K. ‘It’s awful, but there’s much worse than that. My second husband, Gordon, the father of Arthur and Maggie, is married again, and his wife is jealous of his eldest children, and hates the time when they come to stay. And my little Arthur is so delicate, he requires ceaseless care and studying—I never have a happy moment when he is with them; he doesn’t get on well with the other children either, and always returns from the visits looking ill and wretched. I couldn’t tell you all I have suffered on account of Arthur! Oh! when I think of him, I could curse this infamous marriage system—it is a sin against nature!’
M. ‘But, my dear, it’s no use abusing the laws. Why didn’t you stay with Gordon, or in the first instance with George? It’s often done, even now.’
K. ‘I know, I know, but George and I were utterly unsuited—we married as boy and girl. Under the old system prudent parents generally intervened, and the young couple were obliged to wait until they were sure of their own minds. But you know how things are now; in one’s first young infatuation, one is sure of five years ahead at least, and one doesn’t need to look beyond that.’
M. ‘Well, you were twenty-four when you married Gordon; why didn’t you choose him more carefully?’

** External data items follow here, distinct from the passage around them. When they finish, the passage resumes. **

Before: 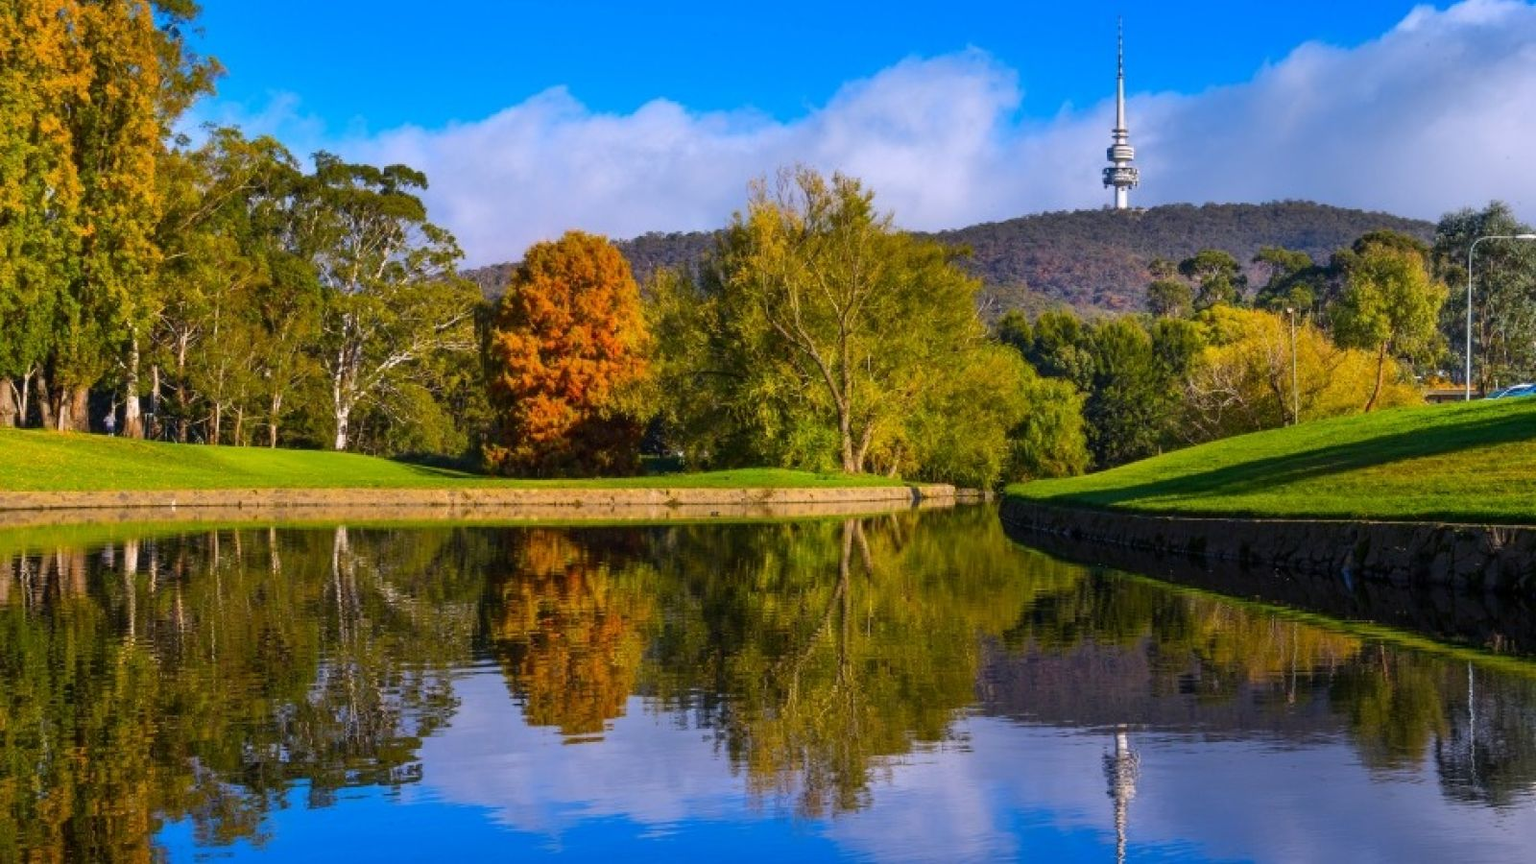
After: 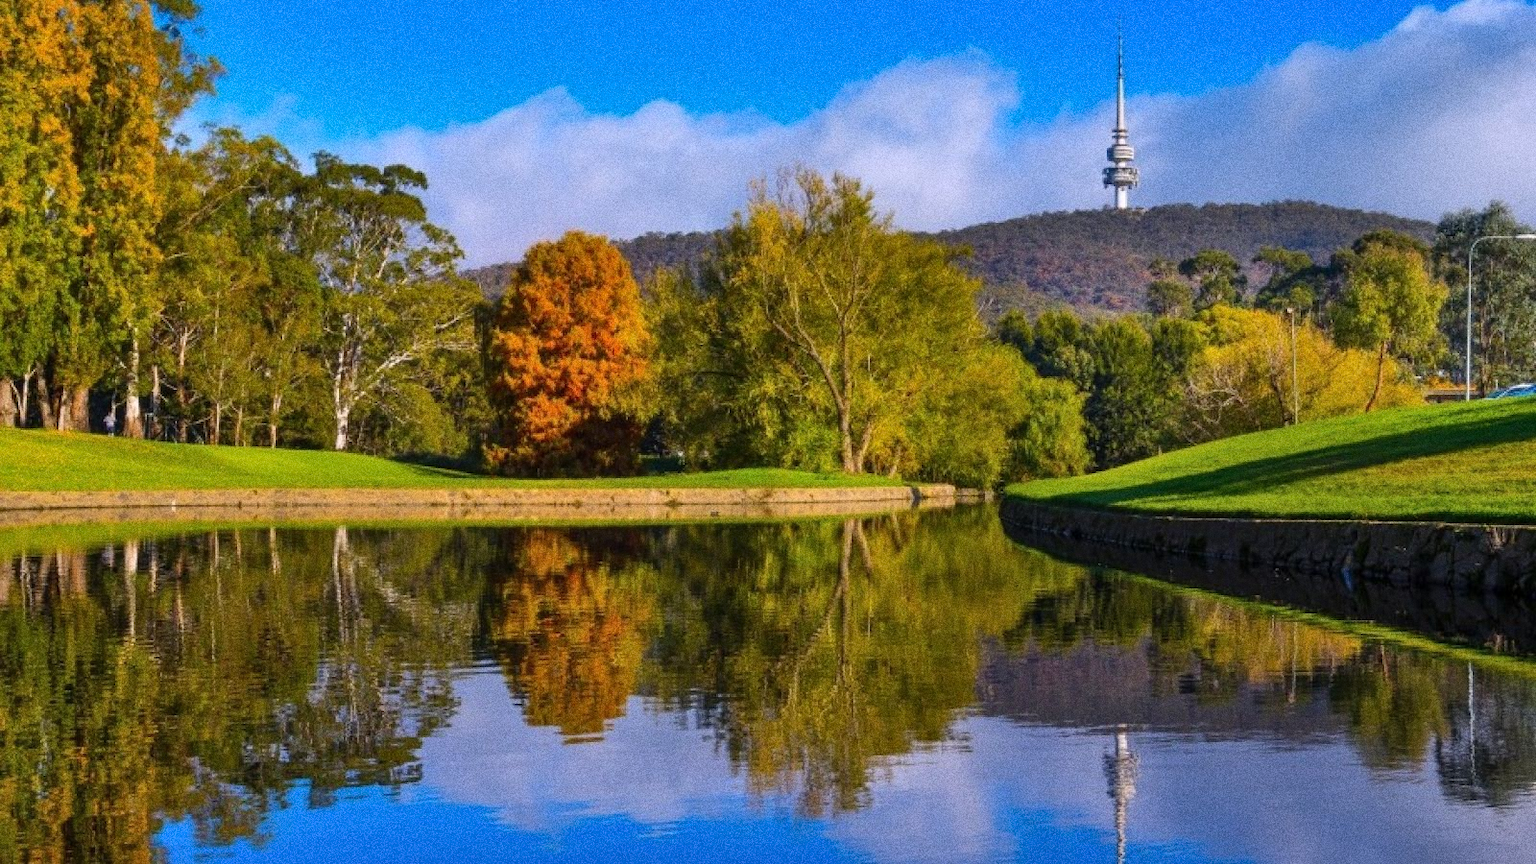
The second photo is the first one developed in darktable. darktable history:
grain: coarseness 0.09 ISO, strength 40%
shadows and highlights: soften with gaussian
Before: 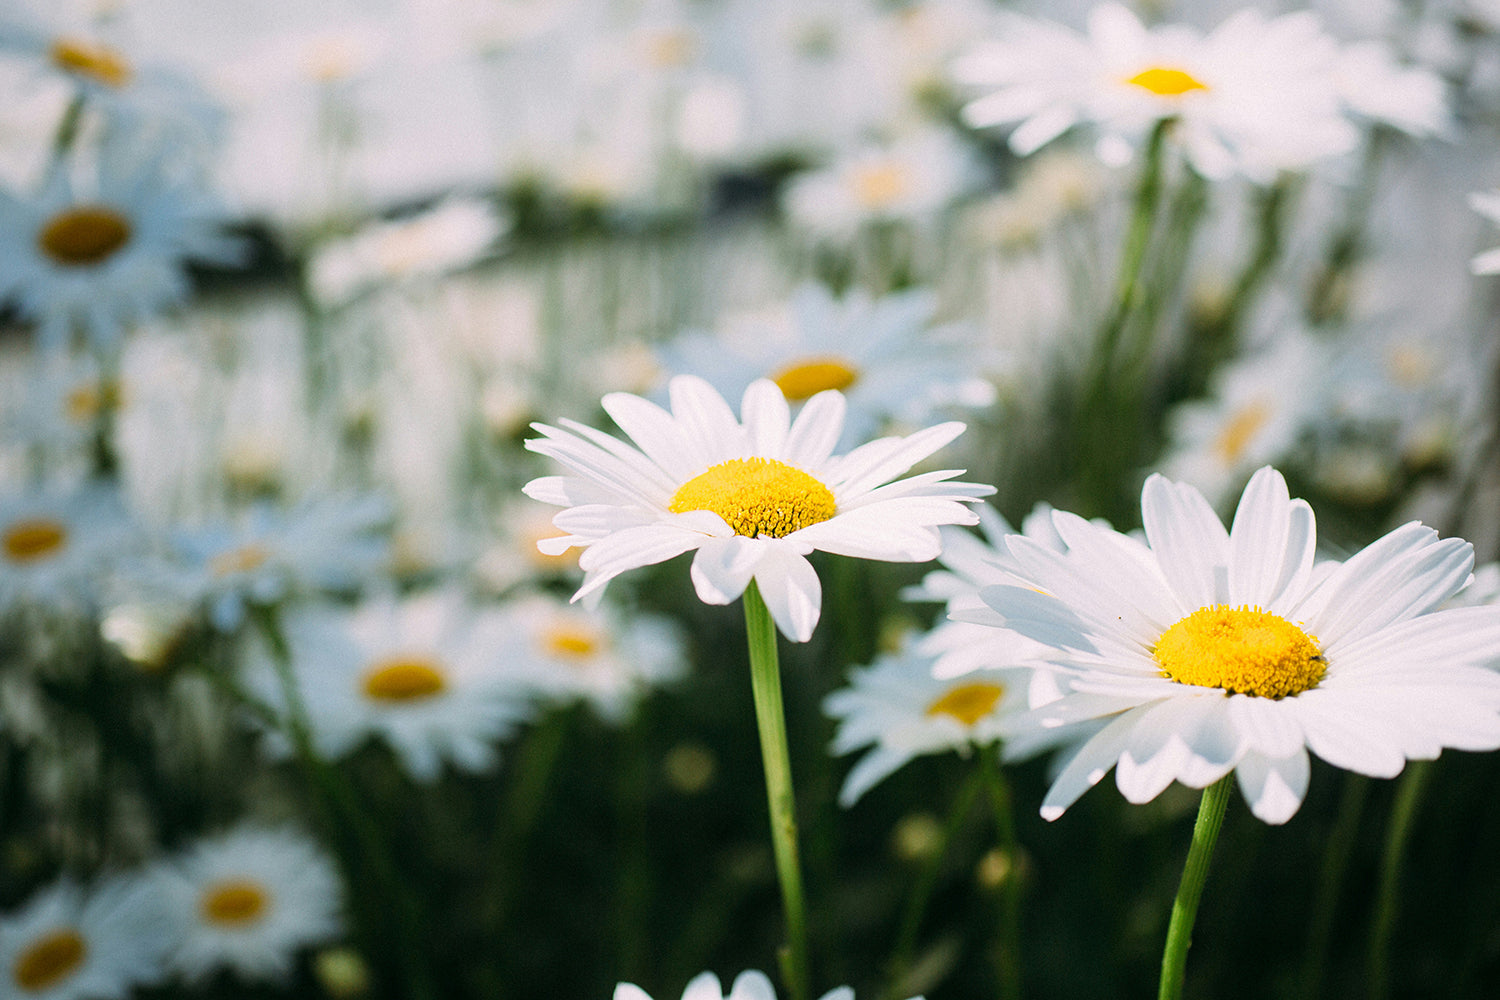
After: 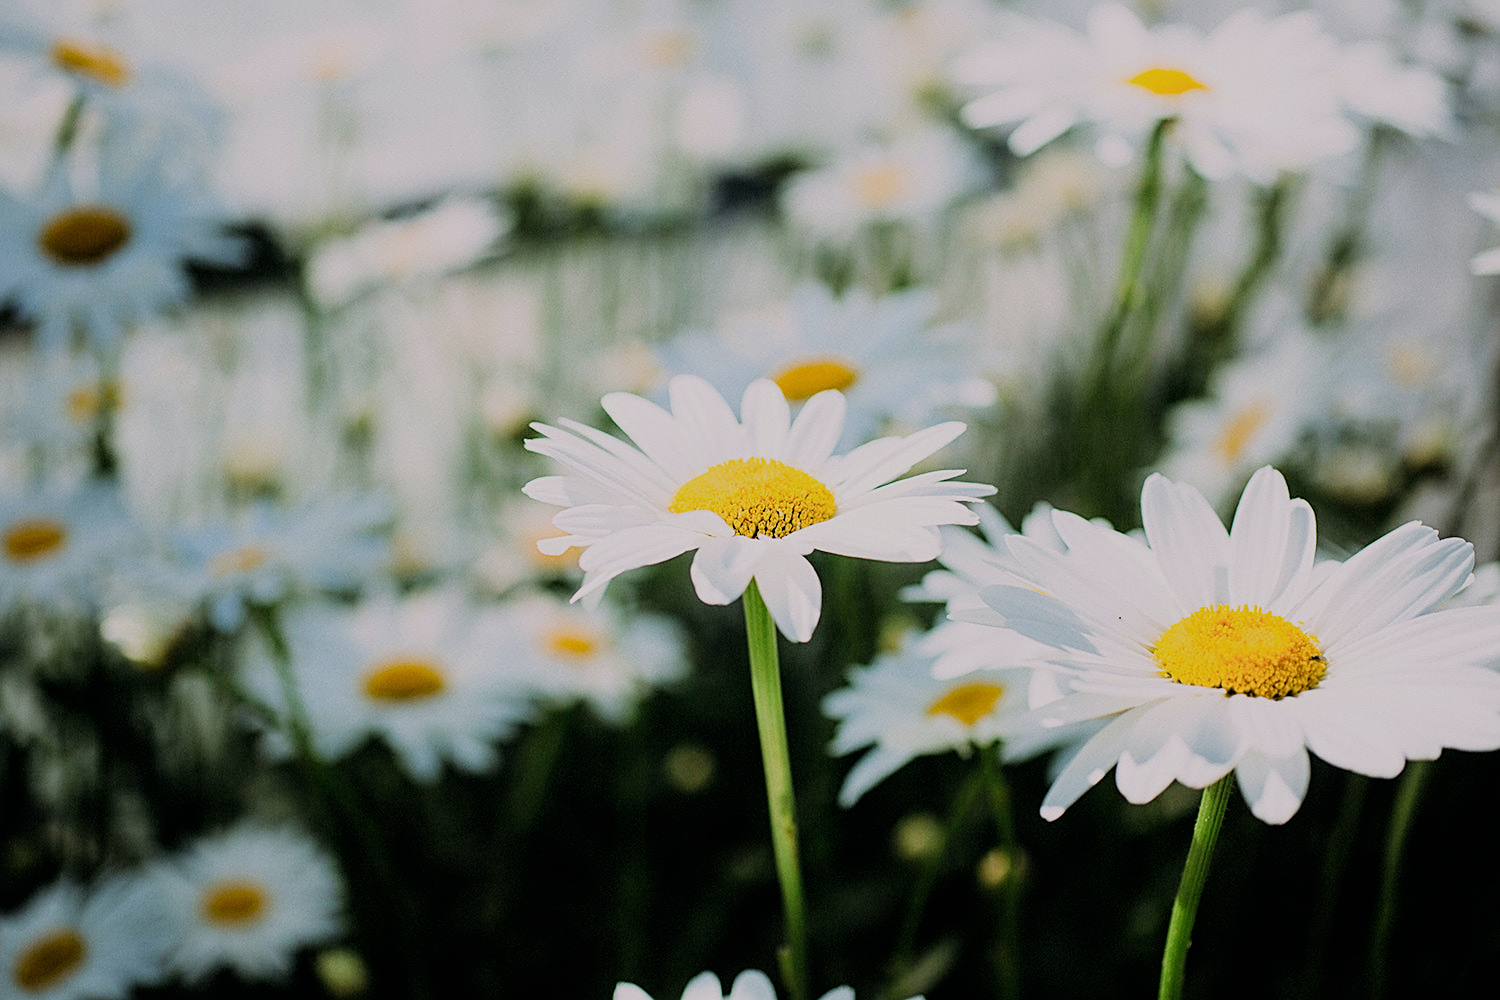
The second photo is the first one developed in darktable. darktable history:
sharpen: on, module defaults
filmic rgb: black relative exposure -9.22 EV, white relative exposure 6.77 EV, hardness 3.07, contrast 1.05
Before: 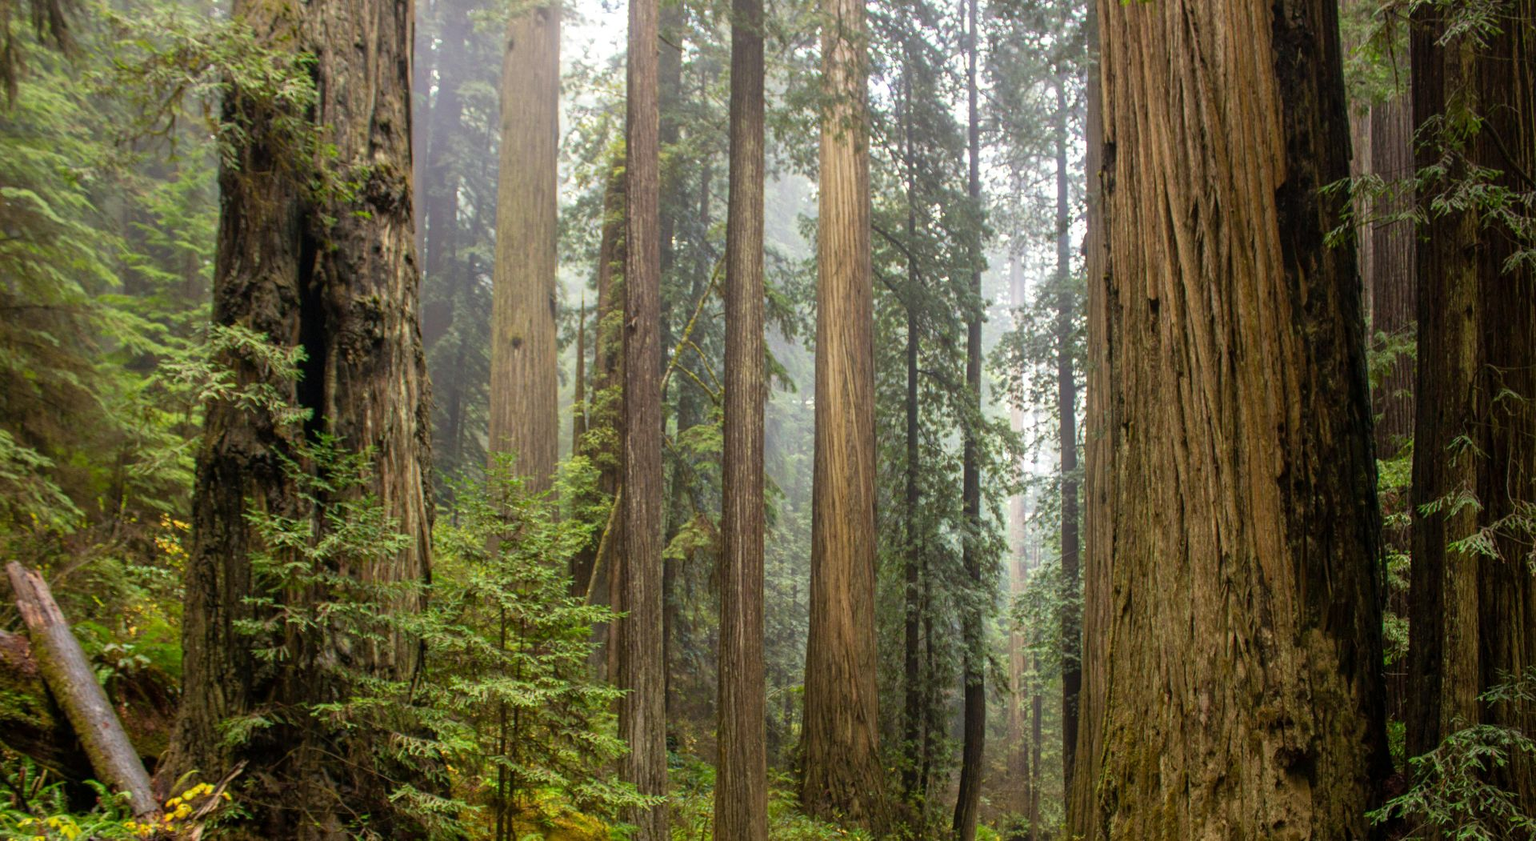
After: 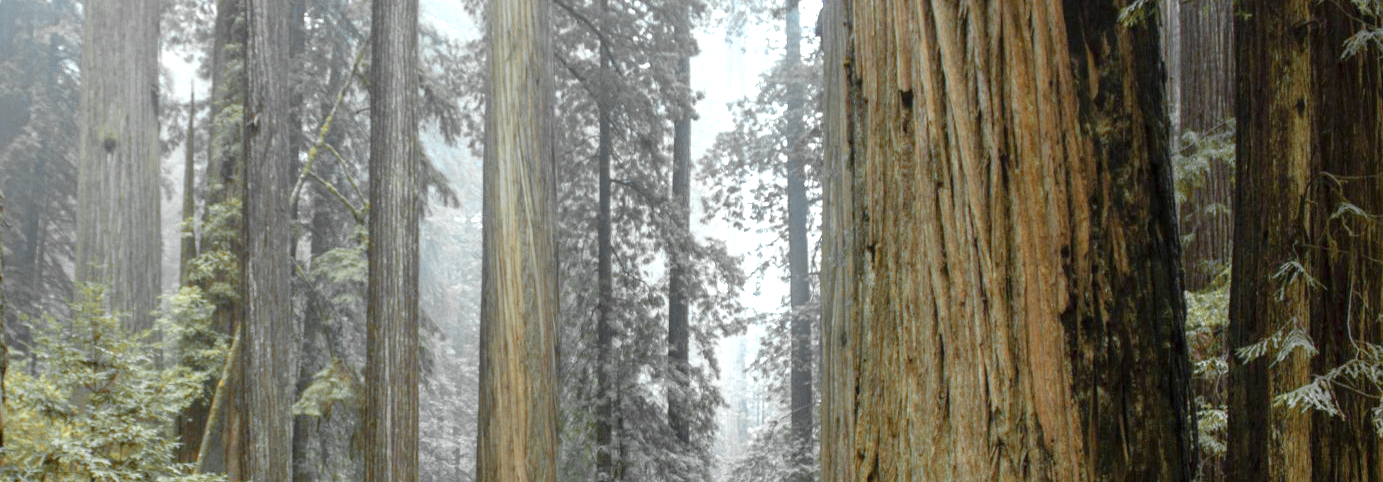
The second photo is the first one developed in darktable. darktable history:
levels: levels [0, 0.43, 0.984]
white balance: red 0.925, blue 1.046
color zones: curves: ch0 [(0.009, 0.528) (0.136, 0.6) (0.255, 0.586) (0.39, 0.528) (0.522, 0.584) (0.686, 0.736) (0.849, 0.561)]; ch1 [(0.045, 0.781) (0.14, 0.416) (0.257, 0.695) (0.442, 0.032) (0.738, 0.338) (0.818, 0.632) (0.891, 0.741) (1, 0.704)]; ch2 [(0, 0.667) (0.141, 0.52) (0.26, 0.37) (0.474, 0.432) (0.743, 0.286)]
crop and rotate: left 27.938%, top 27.046%, bottom 27.046%
color correction: highlights a* -12.64, highlights b* -18.1, saturation 0.7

K. ‘That was largely “a matter of economics” as I read in an old play called Votes for Women, not long ago—so quaint their ideas were in those days!—and there was something in it too about “twenty-four used not to be so young, but it’s become so!” Still, I was old enough to know better, but I was light-hearted and luxury-loving, and I couldn’t live on that pittance, which was all the law compelled George to allow me. I don’t blame him, it was all he could do to save the necessary tax for the children. So I married Gordon for a home, and of course it was hateful!’
M. ‘And your third husband died?’
K. ‘Yes; the one who should have lived generally dies. I lost him after two years only, but I can’t talk of him, dear; he was just my Man of Men.’
M. ‘Ah! I’m glad you have had that.’
K. ‘Oh! I have been lucky with all my troubles, as I told you. I was alone for four years after I lost my Best, and I should like to have been faithful to him for ever. But I wasn’t strong enough; in spite of the dear children I was very lonely, as the elder ones were always at school.’